Based on the (correct, but too often forgotten) principle that public universities deliver a public good, Birgeneau and Yeary advocate a new Morrill Act that would see unprecedented (for this country) direct participation of the federal government in higher education.
According to this proposed plan, the federal government would make a direct commitment to a few "great" public institutions such Michigan, Illinois, Rutgers, and of course Berkeley to
provide sufficient additional funding for operations and student support to ensure broad access and continued excellence.In addition the federal government would enter a 10-year agreement to match 2-1 any private funds raised toward the endowment along with a 1-1 commitment on part of the state. So if, say, Berkeley were to raise $150M a year for 10 year it would end up with a $6B endowment.
These are the outlines. What to make of it?
Like Yudof's own public-private hybrid model, the Birgeneau-Yeary proposal moves from the assumption that state support is gone for good.
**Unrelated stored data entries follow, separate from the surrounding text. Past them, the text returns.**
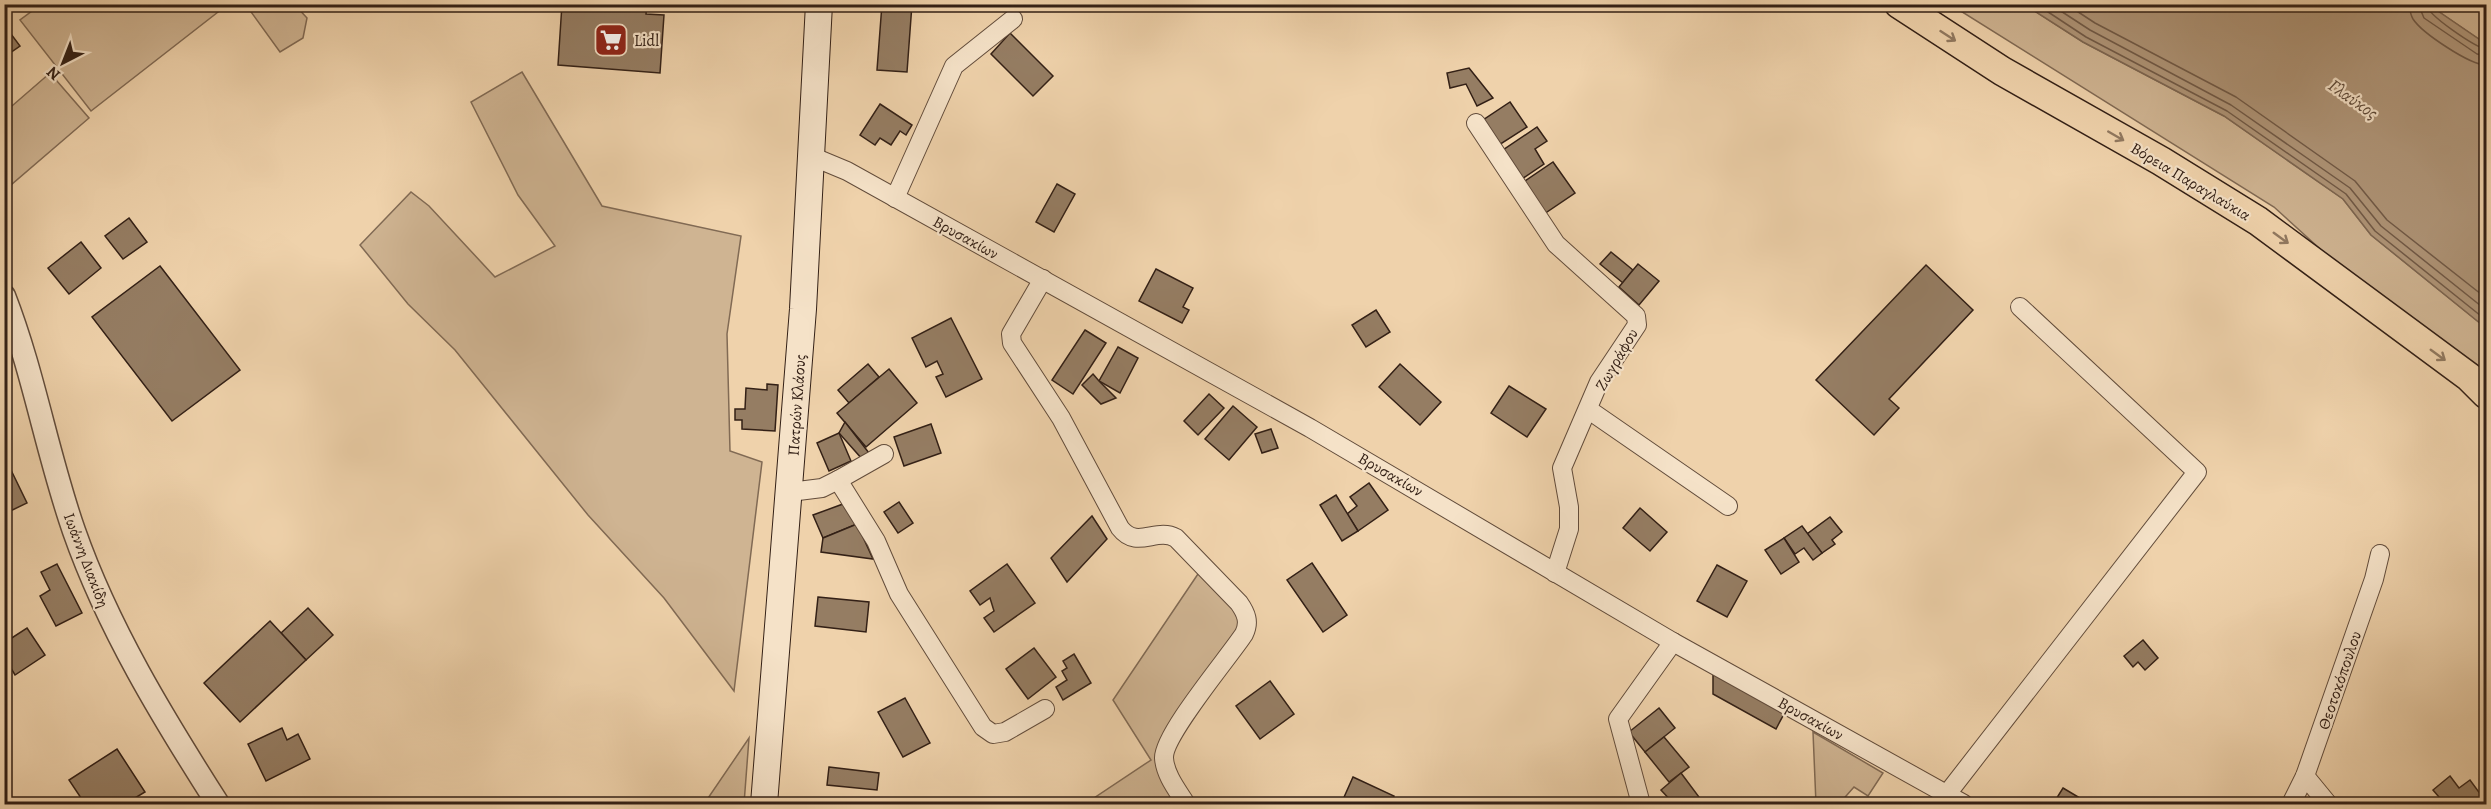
<svg xmlns="http://www.w3.org/2000/svg" width="2491" height="809" font-family="Alegreya,serif">
<rect width="100%" height="100%" fill="#efd2ab"/>
<filter id="stains"><feTurbulence type="fractalNoise" baseFrequency=".00333" numOctaves="4"/><feColorMatrix values="0 0 0 0 .2 0 0 0 0 .09 0 0 0 0 .02 0 0 0 .5 -.17"/></filter>
<radialGradient id="worn" r=".72"><stop offset=".6" stop-color="#630" stop-opacity="0"/><stop offset="1" stop-color="#630" stop-opacity=".3"/></radialGradient>
<!-- green -->
<g fill="#cfb492" stroke="#816a54" stroke-width="1.5">
<path d="M40 5V4L227 5 91 111 20 20Z"/>
<path d="M246 5H295L307 18 303 38 280 52Z"/>
<path d="M1951 5H2025L2083 42 2224 116 2343 199 2371 235 2486 328V400L2274 207Z"/>
<path d="M2429 5H2486V44Z"/>
<path d="M522 72 602 206 741 236 727 334 730 451 762 462 734 691 664 598 588 515 455 350 408 304 360 245 411 192 429 206 495 277 555 246 518 195 471 102Z"/>
<path d="M50 73 89 118 5 190V112Z"/>
<path d="M1200 571 1244 618 1159 758 1180 804H1085L1151 760 1113 700Z"/>
<path d="M1813 732 1883 773 1868 796 1854 787 1839 804H1816Z"/>
<path d="M749 738 744 804H704Z"/>
</g>
<!-- water -->
<path fill="#af9578" stroke="#7d6651" stroke-width="1.5" d="M2025 5H2429L2486 44V328L2371 235 2343 199 2224 116 2083 42Z"/>
<g fill="none" stroke-linecap="round" stroke-linejoin="round">
<!-- shore -->
<g stroke="#715a47" stroke-width="1.5">
<path d="M2036 4 2086 37 2227 111 2346 194 2375 231 2486 320"/>
<path d="M2050 4 2090 30 2231 105 2350 188 2381 226 2486 310"/>
<path d="M2066 4 2095 23 2236 97 2355 181 2387 220 2486 298"/>
<path d="M2409 4C2410 10 2410 14 2413 19 2422 33 2470 65 2486 65"/>
<path d="M2418 4 2424 18 2477 54 2486 56"/>
<path d="M2426 4C2427 15 2475 47 2486 49"/>
</g>
</g>
<!-- building -->
<g fill="#957d63" stroke="#332016" stroke-width="1.5">
<path d="M562 4H647L646 14 664 15 660 73 558 65Z"/>
<path d="M882 4H912L907 72 877 70Z"/>
<path d="M8 30 20 46 4 57V32Z"/>
<path d="M1010 33 1053 76 1033 96 991 54Z"/>
<path d="M1469 68 1493 98 1477 106 1466 84 1450 88 1447 73Z"/>
<path d="M1510 102 1527 127 1499 145 1483 120Z"/>
<path d="M880 104 912 125 906 135 900 131 891 145 880 138 875 145 860 135Z"/>
<path d="M1537 127 1547 141 1535 149 1544 164 1519 181 1500 152Z"/>
<path d="M1553 162 1575 193 1544 214 1522 183Z"/>
<path d="M1057 184 1075 194 1054 232 1036 222Z"/>
<path d="M129 218 147 242 123 259 105 236Z"/>
<path d="M81 242 101 268 69 294 48 268Z"/>
<path d="M1611 252 1633 270 1623 283 1600 264Z"/>
<path d="M1638 264 1659 281 1639 305 1619 287Z"/>
<path d="M1926 265 1973 310 1889 399 1899 408 1874 435 1816 380Z"/>
<path d="M160 266 240 370 172 421 92 317Z"/>
<path d="M1156 269 1193 288 1183 307 1189 310 1182 323 1139 301Z"/>
<path d="M1376 310 1390 332 1366 347 1352 325Z"/>
<path d="M951 318 982 379 946 397 936 377 943 374 937 361 926 367 912 338Z"/>
<path d="M1085 330 1106 343 1073 394 1052 380Z"/>
<path d="M1118 347 1138 358 1120 393 1099 381Z"/>
<path d="M868 364 879 377 849 403 838 390Z"/>
<path d="M1400 364 1441 402 1420 425 1379 387Z"/>
<path d="M889 369 917 403 866 447 837 413Z"/>
<path d="M1093 374 1099 381 1116 398 1101 404 1082 385Z"/>
<path d="M767 384 778 385 775 431 742 429V420H735V409H745L746 388 767 390Z"/>
<path d="M1509 386 1546 409 1527 437 1491 413Z"/>
<path d="M1209 394 1224 408 1198 435 1184 421Z"/>
<path d="M1233 406 1257 427 1229 460 1205 439Z"/>
<path d="M845 422 869 453 863 460 839 433Z"/>
<path d="M931 424 941 453 904 466 894 437Z"/>
<path d="M1271 429 1278 448 1262 453 1255 434Z"/>
<path d="M839 433 851 461 829 471 817 443Z"/>
<path d="M10 468 27 503 4 514V471Z"/>
<path d="M1369 483 1388 510 1358 531 1347 514 1357 506 1350 497Z"/>
<path d="M1336 495 1358 531 1342 541 1320 505Z"/>
<path d="M899 502 913 523 898 533 884 512Z"/>
<path d="M843 504 857 524 823 538 813 515Z"/>
<path d="M1640 508 1667 532 1650 551 1623 528Z"/>
<path d="M1092 516 1107 539 1067 582 1051 558Z"/>
<path d="M1830 517 1842 532 1832 540 1835 544 1822 553 1807 534Z"/>
<path d="M857 524 873 559 821 552 823 538Z"/>
<path d="M1802 526 1822 553 1813 560 1804 548 1795 554 1784 538Z"/>
<path d="M1784 538 1799 562 1781 574 1765 550Z"/>
<path d="M1312 563 1347 615 1323 632 1287 580Z"/>
<path d="M57 564 82 613 56 626 40 596 50 590 41 572Z"/>
<path d="M1007 564 1035 603 994 632 984 618 994 611 990 598 980 605 970 591Z"/>
<path d="M1717 565 1747 581 1727 617 1697 601Z"/>
<path d="M818 597 869 602 866 632 815 626Z"/>
<path d="M308 608 333 635 306 660 281 633Z"/>
<path d="M270 621 306 660 240 722 204 683Z"/>
<path d="M27 628 45 655 15 675 8 663 4 665V643Z"/>
<path d="M2143 640 2158 658 2145 670 2138 662 2133 667 2124 656Z"/>
<path d="M1034 648 1056 677 1028 699 1006 669Z"/>
<path d="M1074 654 1091 683 1063 700 1056 687 1067 680 1062 671 1067 668 1063 661Z"/>
<path d="M1713 672 1785 712 1776 729 1713 694Z"/>
<path d="M1270 681 1294 714 1260 739 1236 706Z"/>
<path d="M905 698 930 743 903 757 878 712Z"/>
<path d="M1659 708 1675 728 1645 752 1629 732Z"/>
<path d="M282 728 287 740 298 734 310 759 266 781 248 744Z"/>
<path d="M1664 737 1689 767 1669 782 1645 752Z"/>
<path d="M117 749 145 792 125 804H85L69 780Z"/>
<path d="M829 767 879 773 877 790 827 785Z"/>
<path d="M1681 773 1699 797 1690 804H1674L1661 790Z"/>
<path d="M2450 776 2459 788 2470 780 2484 799 2477 804H2445L2433 790Z"/>
<path d="M1353 777 1394 796 1390 804H1341Z"/>
<path d="M2063 788 2090 804H2053Z"/>
</g>
<g fill="none" stroke-linecap="round" stroke-linejoin="round">
<!-- minor casing -->
<g stroke="#624c3b" stroke-width="20">
<g id="minor">
<path d="M1476 123 1556 244 1636 316 1637 325 1599 382 1562 468 1569 507V529L1555 573"/>
<path d="M811 156 847 171 1310 428 1673 642 1964 804"/>
<path d="M895 198 954 66 1013 19"/>
<path d="M1043 279 1011 334 1012 343 1061 418 1120 528C1137 550 1156 527 1176 538L1239 603C1246 613 1250 622 1244 634 1229 657 1163 735 1164 758 1165 775 1178 791 1186 804"/>
<path d="M1589 410 1728 506"/>
<path d="M838 480 884 454"/>
<path d="M790 492 822 488 838 480 876 541 899 594 983 727 993 734 1005 732 1045 709"/>
<path d="M2305 776 2328 804"/>
<path d="M1947 794 2197 472 2020 307"/>
<path d="M1641 804 1618 719 1673 642"/>
<path d="M2291 804 2305 776 2374 579 2380 554"/>
</g>
</g>
<!-- tertiary casing -->
<g stroke="#624c3b" stroke-width="25">
<path id="tertiary" d="M4 296C34 373 47 454 74 531 108 628 163 718 218 804"/>
</g>
<!-- secondary casing -->
<g stroke="#332016" stroke-width="28">
<path id="secondary" d="M764 804 803 309 819 4"/>
</g>
<!-- primary casing -->
<g stroke="#332016" stroke-width="31">
<path id="primary" d="M1899 4 2002 71 2161 161 2258 221 2469 377 2486 394"/>
</g>
<!-- minor -->
<use href="#minor" stroke="#f5e2c8" stroke-width="18"/>
<!-- tertiary -->
<use href="#tertiary" stroke="#f5e2c8" stroke-width="22"/>
<!-- secondary -->
<use href="#secondary" stroke="#f5e2c8" stroke-width="26"/>
<!-- primary -->
<use href="#primary" stroke="#efd2ab" stroke-width="28"/>
</g>
<!-- one-way arrows -->
<defs><path id="oneway-shaft" d="M-6 0H5M1.5-3L5.5 0L1.5 3" fill="none" stroke-width="1.6" stroke-linecap="round" stroke-linejoin="round" transform="scale(1.5)"/></defs>
<g stroke="#917960">
<use href="#oneway-shaft" transform="translate(1948 36) rotate(33)"/>
<use href="#oneway-shaft" transform="translate(2116 136) rotate(30)"/>
<use href="#oneway-shaft" transform="translate(2281 238) rotate(36)"/>
<use href="#oneway-shaft" transform="translate(2438 355) rotate(36)"/>
</g>
<!-- icons -->
<defs>
<g id="supermarket-square" transform="scale(1.725)"><rect x="-9" y="-9" width="18" height="18" rx="4" fill="#8f2418" stroke="#f5e2c8"/><path d="M-6-5.5h2.5l.6 2H6L4.5 2H-2.5L-4.4-4H-6ZM-1.5 3.2a1.3 1.3 0 1 0 .1 0ZM3 3.2a1.3 1.3 0 1 0 .1 0Z" fill="#fff"/></g>
</defs>
<g fill-rule="evenodd">
<use href="#supermarket-square" x="611" y="40"/>
</g>
<g text-anchor="middle" stroke-width="4.5" stroke-linejoin="round" paint-order="stroke">
<!-- poi labels -->
<g font-size="16" fill="#332016" stroke="#f5e2c8" text-anchor="start">
<text x="634" y="46">Lidl</text>
</g>
<!-- street labels -->
<g font-size="16" fill="#332016" stroke="#f5e2c8">
<text transform="translate(2191 181) rotate(31)" y="6">Βόρεια Παραγλαύκια</text>
<text transform="translate(966 237) rotate(29)" y="6">Βρυσακίων</text>
<text transform="translate(1616 359) rotate(-60)" y="6">Ζωγράφου</text>
<text transform="translate(796 405) rotate(-86)" y="6">Πατρών Κλάους</text>
<text transform="translate(1391 474) rotate(30)" y="6">Βρυσακίων</text>
<text transform="translate(87 560) rotate(69)" y="6">Ιωάννη Διακίδη</text>
<text transform="translate(2339 680) rotate(-71)" y="6">Θεοτοκόπουλου</text>
<text transform="translate(1811 718) rotate(29)" y="6">Βρυσακίων</text>
</g>
<!-- water labels -->
<g font-size="18" font-style="italic" fill="#5e4938" stroke="#f5e2c8">
<text transform="translate(2353 99) rotate(35)" y="6">Γλαύκος</text>
</g>
</g>
<!-- margin -->
<rect width="2491" height="809" fill="none" stroke="#efd2ab" stroke-width="24"/>
<rect x="6" y="6" width="2479" height="797" fill="none" stroke="#332016" stroke-width="3"/>
<rect x="12" y="12" width="2467" height="785" fill="none" stroke="#332016" stroke-width="1.5"/>
<!-- north arrow -->
<g transform="translate(63 63) rotate(222)" stroke="#f5e2c8" stroke-width="4.5" paint-order="stroke">
<path d="M0-4.5L10 22L0 15L-10 22Z" fill="#332016"/>
<text y="-9" font-size="16" font-weight="bold" text-anchor="middle" fill="#332016">N</text>
</g>
<rect width="100%" height="100%" filter="url(#stains)"/>
<rect width="100%" height="100%" fill="url(#worn)"/>
</svg>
This might well be true, but so far no serious arguments have been put forward for it, except exhortations to Realpolitik (which are just that, and no arguments at all). The assumption itself might not be as well entrenched anymore, now that the pain caused by fee increases has finally become visible, at a time where other powerful economies around the world are investing more and not less in higher ed.
If we grant the premise, then again I think UCB is correct to try every possible avenue available to them to save such a great University. California is better off with a hybridized UCB than with none at all. That much is clear. And the Birgeneau-Yeary model would certainly appear to be more stable than the Yudof model, which would rapidly accelerate towards complete privatization.
But notice how both hybridization models so far proposed will inevitably lead to the break-up of the UC system. This is much is clear in the UCB plan: Berkeley would get a federal bail-out, and the other campuses will be left to sink or swim, as the case might be. But the same would happen on the Yudof model: the ten campuses cannot conceivably privatize (or hybridize) at the same speed, and this again would lead to a top tier (UCB, UCLA, maybe UCSD) raising tuition and establishing private partnerships, while the rest would be gradually be absorbed by the CAL State system. There is certainly not enough demand in the State for college instruction at the private price point, and even any out-of-staters would naturally gravitate towards the flagships.